I am trying to load vicunlocked-65b.ggmlv3.q2_K.bin but nothing happening just quit without any error.
I am trying to load vicunlocked-65b.ggmlv3.q2_K.bin but nothing happening just quit without any error. The newest build master-5c64a09](https://github.com/ggerganov/llama.cpp/releases/tag/master-5c64a09
PS F:\LLAMA\llama.cpp> build\bin\main --model models/new2/vicunlocked-65b.ggmlv3.q2_K.bin --mlock --color --threads 8 --keep -1 --batch_size 512 --n_predict -1 --top_k 10000 --top_p 0.9 --temp 0.96 --repeat_penalty 1.1 --ctx_size 2048 --interactive --instruct --reverse-prompt "### Human:" --reverse-prompt "### User:" --reverse-prompt "### Assistant:" -ngl 36 main: build = 635 (5c64a09) main: seed = 1686149787 ggml_init_cublas: found 1 CUDA devices: Device 0: NVIDIA GeForce RTX 3090 llama.cpp: loading model from models/new2/vicunlocked-65b.ggmlv3.q2_K.bin PS F:\LLAMA\llama.cpp>
I have the same problem here. On newest build master-5c64a09]

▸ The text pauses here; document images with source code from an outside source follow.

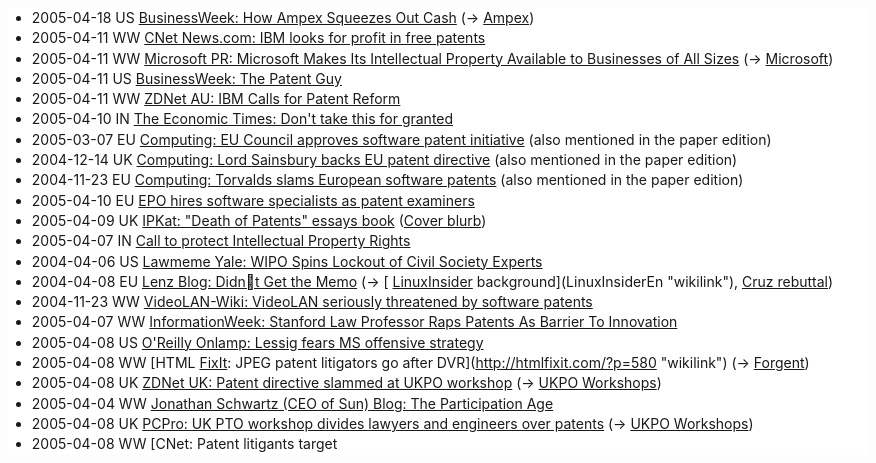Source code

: -   2005-04-18 US [BusinessWeek: How Ampex Squeezes Out
    Cash](http://www.businessweek.com/bwdaily/dnflash/apr2005/nf20050411_1886.htm "wikilink")
    (-\> [ Ampex](AmpexEn "wikilink"))
-   2005-04-11 WW [CNet News.com: IBM looks for profit in free
    patents](http://news.com.com/IBM+hopes+theirs+profit+in+free+patents/2100-1014_3-5661903.html "wikilink")
-   2005-04-11 WW [Microsoft PR: Microsoft Makes Its Intellectual
    Property Available to Businesses of All
    Sizes](http://www.prnewswire.com/cgi-bin/stories.pl?ACCT=109&STORY=/www/story/04-11-2005/0003381792&EDATE= "wikilink")
    (-\> [ Microsoft](SwpatmicrosoftEn "wikilink"))
-   2005-04-11 US [BusinessWeek: The Patent
    Guy](http://www.businessweek.com/bwdaily/dnflash/apr2005/nf20050411_4269_db008.htm "wikilink")
-   2005-04-11 WW [ZDNet AU: IBM Calls for Patent
    Reform](http://www.zdnet.com.au/news/0,39023165,39187609,00.htm "wikilink")
-   2005-04-10 IN [The Economic Times: Don\'t take this for
    granted](http://economictimes.indiatimes.com/articleshow/1073427.cms "wikilink")
-   2005-03-07 EU [Computing: EU Council approves software patent
    initiative](http://www.computing.co.uk/news/1161751 "wikilink")
    (also mentioned in the paper edition)
-   2004-12-14 UK [Computing: Lord Sainsbury backs EU patent
    directive](http://www.computing.co.uk/news/1160069 "wikilink") (also
    mentioned in the paper edition)
-   2004-11-23 EU [Computing: Torvalds slams European software
    patents](http://www.computing.co.uk/news/1159617 "wikilink") (also
    mentioned in the paper edition)
-   2005-04-10 EU [EPO hires software specialists as patent
    examiners](http://www.cadremploi.fr/caempl/servlet/fr.cadremploi.publi.page.detail_offre.DetailOffreView?offreId=00500040370 "wikilink")
-   2005-04-09 UK [IPKat: \"Death of Patents\" essays
    book](http://ipkitten.blogspot.com/2005/04/death-of-patents.html "wikilink")
    ([Cover blurb](http://www.qmipri.org/pips11.html "wikilink"))
-   2005-04-07 IN [Call to protect Intellectual Property
    Rights](http://www.business-standard.com/common/storypage.php?storyflag=y&leftnm=lmnu2&leftindx=2&lselect=1&chklogin=N&autono=185401 "wikilink")
-   2004-04-06 US [Lawmeme Yale: WIPO Spins Lockout of Civil Society
    Experts](http://research.yale.edu/lawmeme/modules.php?name=News&file=article&sid=1712 "wikilink")
-   2004-04-08 EU [Lenz Blog: Didnt Get the
    Memo](http://k.lenz.name/wordpress/index.php?p=50 "wikilink") (-\> [
    [LinuxInsider](LinuxInsider "wikilink")
    background](LinuxInsiderEn "wikilink"), [ Cruz
    rebuttal](LtrCruz050407En "wikilink"))
-   2004-11-23 WW [VideoLAN-Wiki: VideoLAN seriously threatened by
    software patents](http://www.videolan.org/patents.html "wikilink")
-   2005-04-07 WW [InformationWeek: Stanford Law Professor Raps Patents
    As Barrier To Innovation
    ](http://www.informationweek.com/story/showArticle.jhtml?articleID=160502321 "wikilink")
-   2005-04-08 US [O\'Reilly Onlamp: Lessig fears MS offensive
    strategy](http://www.onlamp.com/pub/wlg/6836 "wikilink")
-   2005-04-08 WW [HTML [FixIt](FixIt "wikilink"): JPEG patent
    litigators go after DVR](http://htmlfixit.com/?p=580 "wikilink")
    (-\> [ Forgent](ForgentEn "wikilink"))
-   2005-04-08 UK [ZDNet UK: Patent directive slammed at UKPO
    workshop](http://news.zdnet.co.uk/business/legal/0,39020651,39194303,00.htm "wikilink")
    (-\> [ UKPO Workshops](UkpoWorkshops0503En "wikilink"))
-   2005-04-04 WW [Jonathan Schwartz (CEO of Sun) Blog: The
    Participation
    Age](http://blogs.sun.com/roller/page/jonathan/20050404#inevitability "wikilink")
-   2005-04-08 UK [PCPro: UK PTO workshop divides lawyers and engineers
    over
    patents](http://www.pcpro.co.uk/news/71275/uk-pto-workshop-divides-lawyers-and-engineers-over-patents.html "wikilink")
    (-\> [ UKPO Workshops](UkpoWorkshops0503En "wikilink"))
-   2005-04-08 WW [CNet: Patent litigants target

F:\llamacpp-k>title Wizard-Vicuna-30B-4ks
F:\llamacpp-k>main --mlock --instruct -i --interactive-first --top_k 60 --top_p 1.1 -c 2048 --color --temp 0.8 -n -1 --keep -1 --repeat_penalty 1.1 -t 6 -m Wizard-Vicuna-30B-Uncensored-ggmlv3-q4_K_S.bin --gpu-layers 20 main: build = 635 (5c64a09) main: seed = 1686151371 ggml_init_cublas: found 1 CUDA devices: Device 0: NVIDIA GeForce RTX 2060 SUPER llama.cpp: loading model from Wizard-Vicuna-30B-Uncensored-ggmlv3-q4_K_S.bin
F:\llamacpp-k>pause Press any key to continue . . .

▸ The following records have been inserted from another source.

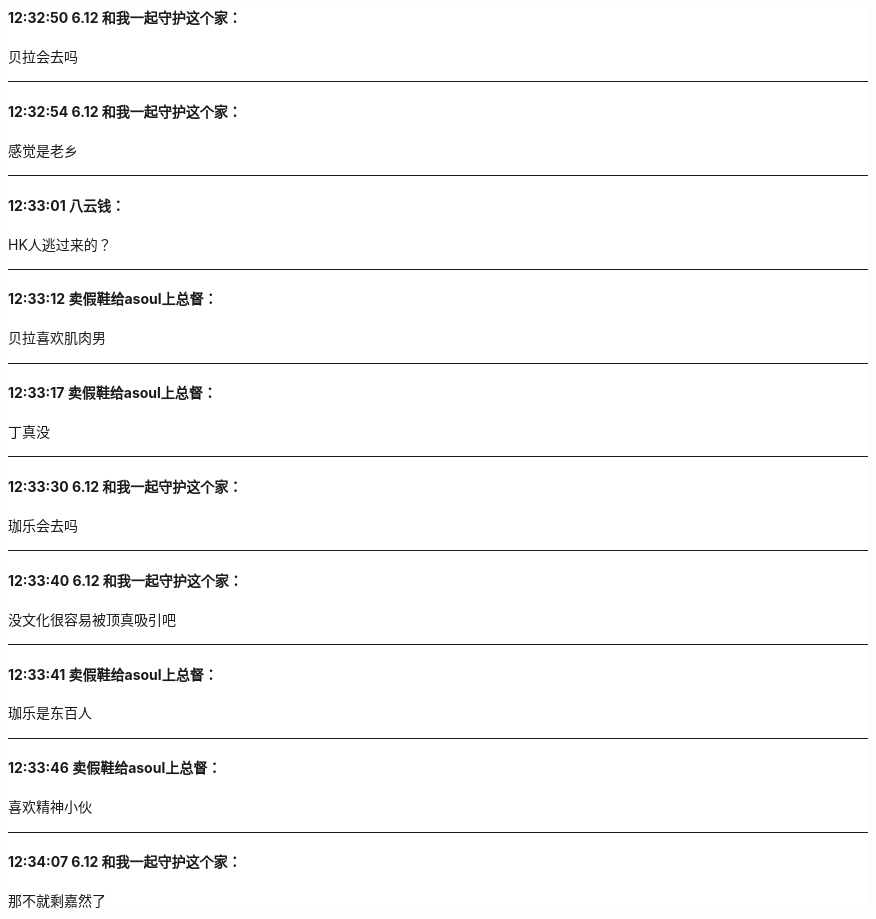 #### 12:32:50  6.12 和我一起守护这个家：

贝拉会去吗

*****

#### 12:32:54  6.12 和我一起守护这个家：

感觉是老乡

*****

#### 12:33:01  八云钱：

HK人逃过来的？

*****

#### 12:33:12  卖假鞋给asoul上总督：

贝拉喜欢肌肉男

*****

#### 12:33:17  卖假鞋给asoul上总督：

丁真没

*****

#### 12:33:30  6.12 和我一起守护这个家：

珈乐会去吗

*****

#### 12:33:40  6.12 和我一起守护这个家：

没文化很容易被顶真吸引吧

*****

#### 12:33:41  卖假鞋给asoul上总督：

珈乐是东百人

*****

#### 12:33:46  卖假鞋给asoul上总督：

喜欢精神小伙

*****

#### 12:34:07  6.12 和我一起守护这个家：

那不就剩嘉然了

I had the same issue - a temporary fix is to revert the newest release [master-5c64a09], and instead use [master-35a8491]. That seems to work :)
...yeah works ... previous build ... try to add any GPU layer and you will get ONLY gibberish...
This is fixed with later releases
This issue was closed because it has been inactive for 14 days since being marked as stale.